Por Filipe Domingues

Envelhecida, abatida, desestimulada, desconfiada, solitária, consumista, individualista. São características nada desejáveis em uma pessoa, muito menos em toda uma sociedade. Foram essas algumas das palavras que o Papa Francisco usou para descrever a Europa atual, em um forte discurso pronunciado no Parlamento Europeu, em Estrasburgo, na França, na terça-feira, 25. Pela primeira vez, Francisco falou aos 751 deputados europeus que representam cerca de 500 milhões de habitantes de 28 países. O contexto hoje é completamente diferente daquela visita de João Paulo II, em 1988, quando o mundo estava dividido entre capitalismo e socialismo. Mas o Papa não poupou críticas ao atual estilo de vida e às políticas públicas europeias. Porém, no fundo, acredita o Pontífice, existe a esperança.
“A partir de minha vocação de pastor, desejo direcionar a todos os cidadãos europeus uma mensagem de esperança e encorajamento”, declarou, logo no início de sua fala. Para o Papa Francisco, a Europa abandonou no meio do caminho os valores de seus “pais fundadores”, aqueles líderes políticos que desde o fim da Segunda Guerra Mundial começaram a promover a “união” dos países do continente – que viria, em 1992, a se formalizar com o nome de União Europeia. Eles visavam a “um futuro baseado na capacidade de trabalhar juntos para superar as divisões e favorecer a paz e a comunhão entre todos os povos do continente”, recordou o Papa Francisco. “Ao centro desse ambicioso projeto político, estava a confiança no homem, não tanto como cidadão nem como sujeito econômico, mas como pessoa dotada de uma dignidade transcendente.”
Pessoa ou objeto?

[Dados coletados]
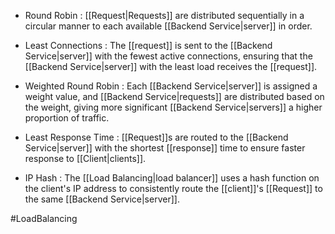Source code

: - Round Robin : [[Request|Requests]] are distributed sequentially in a circular manner to each available [[Backend Service|server]] in order.

- Least Connections : The [[request]] is sent to the [[Backend Service|server]] with the fewest active connections, ensuring that the [[Backend Service|server]] with the least load receives the [[request]].

- Weighted Round Robin : Each [[Backend Service|server]] is assigned a weight value, and [[Backend Service|requests]] are distributed based on the weight, giving more significant [[Backend Service|servers]] a higher proportion of traffic.

- Least Response Time : [[Request]]s are routed to the [[Backend Service|server]] with the shortest [[response]] time to ensure faster response to [[Client|clients]].

- IP Hash : The [[Load Balancing|load balancer]] uses a hash function on the client's IP address to consistently route the [[client]]'s [[Request]] to the same [[Backend Service|server]].

#LoadBalancing 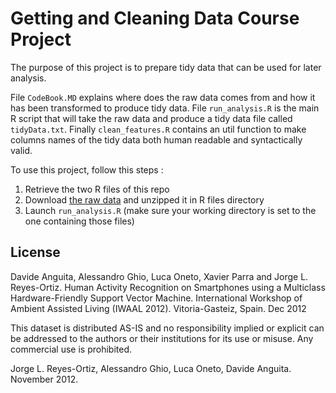 # Getting and Cleaning Data Course Project
The purpose of this project is to prepare tidy data that can be used for later analysis.

File `CodeBook.MD` explains where does the raw data comes from and how it has been transformed to produce tidy data.
File `run_analysis.R` is the main R script that will take the raw data and produce a tidy data file called `tidyData.txt`.
Finally  `clean_features.R` contains an util function to make columns names of the tidy data both human readable and syntactically valid.

To use this project, follow this steps :

1. Retrieve the two R files of this repo
2. Download [the raw data](https://d396qusza40orc.cloudfront.net/getdata%2Fprojectfiles%2FUCI%20HAR%20Dataset.zip) and unzipped it in R files directory
3. Launch `run_analysis.R` (make sure your working directory is set to the one containing those files)

## License

Davide Anguita, Alessandro Ghio, Luca Oneto, Xavier Parra and Jorge L. Reyes-Ortiz. Human Activity Recognition on Smartphones using a Multiclass 
Hardware-Friendly Support Vector Machine. International Workshop of Ambient Assisted Living (IWAAL 2012). Vitoria-Gasteiz, Spain. Dec 2012

This dataset is distributed AS-IS and no responsibility implied or explicit can be addressed to the authors or their institutions for its use or misuse. 
Any commercial use is prohibited.

Jorge L. Reyes-Ortiz, Alessandro Ghio, Luca Oneto, Davide Anguita. November 2012.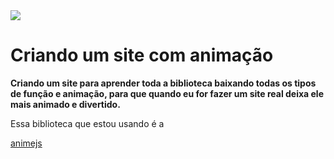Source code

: <img src="https://freefrontend.com/assets/img/anime-js-examples/anime-js-logo-animation.png">

<h1>Criando um site com animação</h1>

<strong>Criando um site para aprender toda a biblioteca baixando todas os tipos de função e animação, para que quando eu for fazer um site real deixa ele mais animado e divertido.</strong>

<p>Essa biblioteca que estou usando é a</p><a href="hhttps://animejs.com">animejs</a>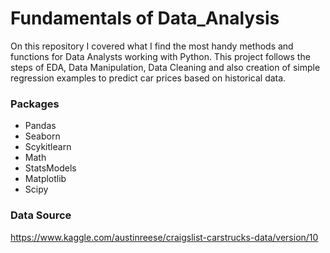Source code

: # Fundamentals of Data_Analysis

On this repository I covered what I find the most handy methods and functions for Data Analysts working with Python. This project follows the steps of EDA, Data Manipulation, Data Cleaning and also creation of simple regression examples to predict car prices based on historical data.


### Packages

- Pandas
- Seaborn
- Scykitlearn
- Math
- StatsModels
- Matplotlib
- Scipy


### Data Source

https://www.kaggle.com/austinreese/craigslist-carstrucks-data/version/10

#### [ENUNCIADO]
No texto sobre o discurso do Papa Francisco no Parlamento Europeu, quais adjetivos aparecem como palavras usadas por ele para descrever a Europa atual? Liste todos.

#### [RESULTADO DO EXERCÍCIO]
Envelhecida, abatida, desestimulada, desconfiada, solitária, consumista, individualista.